Les investisseurs perdent l’espoir que le développement des antibiotiques soit un jour rentable. En 2016, sept projets d’antibiotiques ont reçu un total de 173 millions de dollars de capital-risque privé. En 2019, seuls deux projets d’antibiotiques ont reçu un financement combiné de 11 millions de dollars. En comparaison, 123 traitements contre le cancer ont reçu un financement de série A depuis 2017. Lorsqu’il s’agit d’éviter une catastrophe mondiale en matière de santé publique, les nouveaux antibiotiques sont essentiels. Pourtant, le marché ne leur accorde essentiellement aucune valeur. Je pense qu’il est temps de trouver une solution politique.

La loi américaine sur le développement d’une stratégie innovante pour les microorganismes résistants aux antimicrobiens (DISARM), récemment adoptée, est un bon début. Ce projet de loi permettrait à l’assurance maladie d’offrir un financement supplémentaire aux hôpitaux américains qui utilisent de manière responsable les nouveaux antibiotiques. La demande accrue des hôpitaux contribuera à soutenir les entreprises de biotechnologie qui poursuivent le développement d’antibiotiques. DISARM n’est qu’un élément d’un ensemble de solutions politiques nécessaires pour lutter contre les superbactéries.

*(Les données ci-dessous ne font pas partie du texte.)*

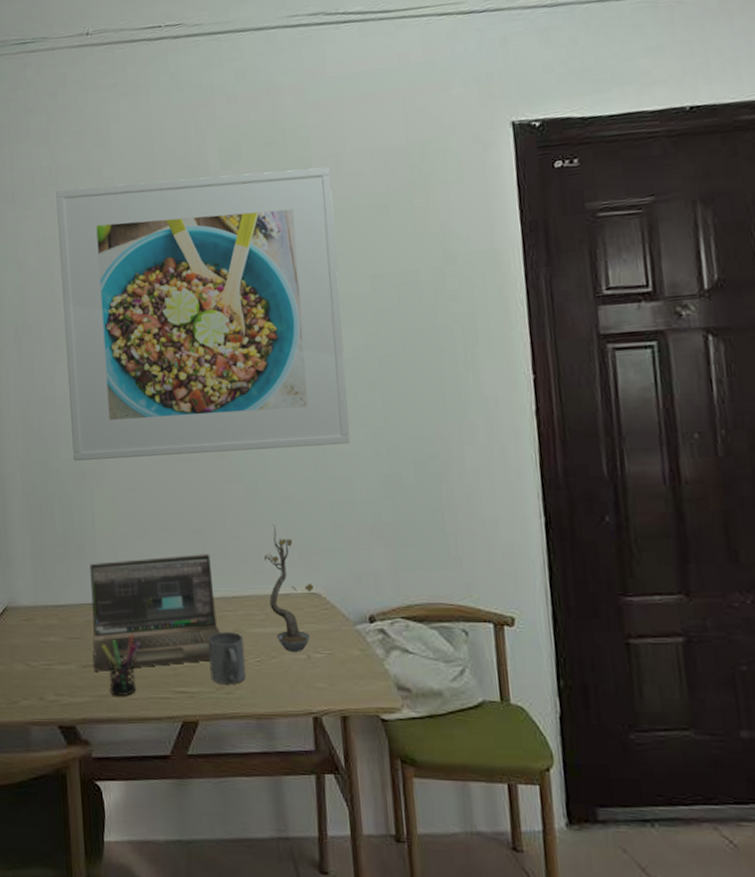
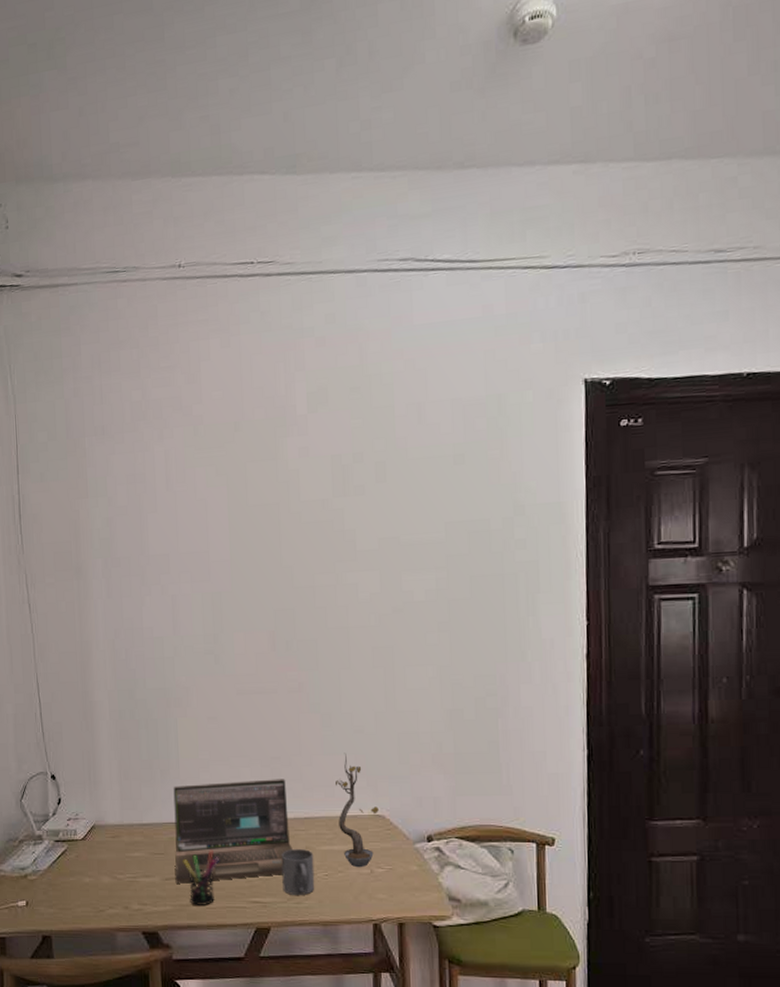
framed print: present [56,167,351,461] -> none [146,415,419,690]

Des incitations financières directes, telles que des subventions de recherche, seraient également utiles. Par l’intermédiaire de CARB-X et de la Biomedical Advanced Research and Development Authority, le gouvernement américain a consacré plus de 100 millions de dollars en subventions à la R&D sur les antibiotiques au cours des trois dernières années.

Les experts en santé publique conseillent aux gouvernements de récompenser les entreprises dont les nouveaux antibiotiques ont déjà été commercialisés. De telles politiques incitent les fabricants de médicaments en rendant le succès commercial plus prévisible. Elles garantissent également que le public ne paie que pour les traitements qui démarrent. Dans une analyse de 30 types différents d’incitations commerciales, DriveAB, une organisation européenne dédiée à la lutte contre la résistance aux antibiotiques, a mis en évidence les récompenses à l’entrée sur le marché comme étant le moyen le plus efficace de revitaliser la recherche. Malgré leur grand potentiel, peu de mesures ont été prises jusqu’à présent pour mettre en œuvre de telles incitations.

Les superbactéries menacent la santé publique. Il est temps que les décideurs politiques contribuent à la mise en place d’un marché des antibiotiques et donnent à leurs électeurs l’accès à des remèdes qui peuvent leur sauver la vie.